[Page-level text extractions]
⟨

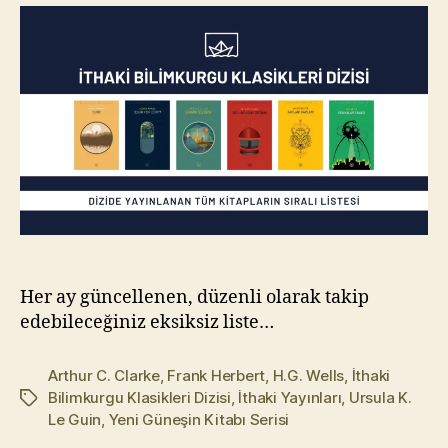
Her ay güncellenen, düzenli olarak takip
edebileceğiniz eksiksiz liste…
Arthur C. Clarke
,
Frank Herbert
,
H.G. Wells
,
İthaki
Bilimkurgu Klasikleri Dizisi
,
İthaki Yayınları
,
Ursula K.
Etiketler
Le Guin
,
Yeni Güneşin Kitabı Serisi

⟩

Update the lines above by replacing "Etiketler" with "Tags" and leaving everything else unchanged. Omit the pictures from your answer.

Her ay güncellenen, düzenli olarak takip
edebileceğiniz eksiksiz liste…
Arthur C. Clarke
,
Frank Herbert
,
H.G. Wells
,
İthaki
Bilimkurgu Klasikleri Dizisi
,
İthaki Yayınları
,
Ursula K.
Tags
Le Guin
,
Yeni Güneşin Kitabı Serisi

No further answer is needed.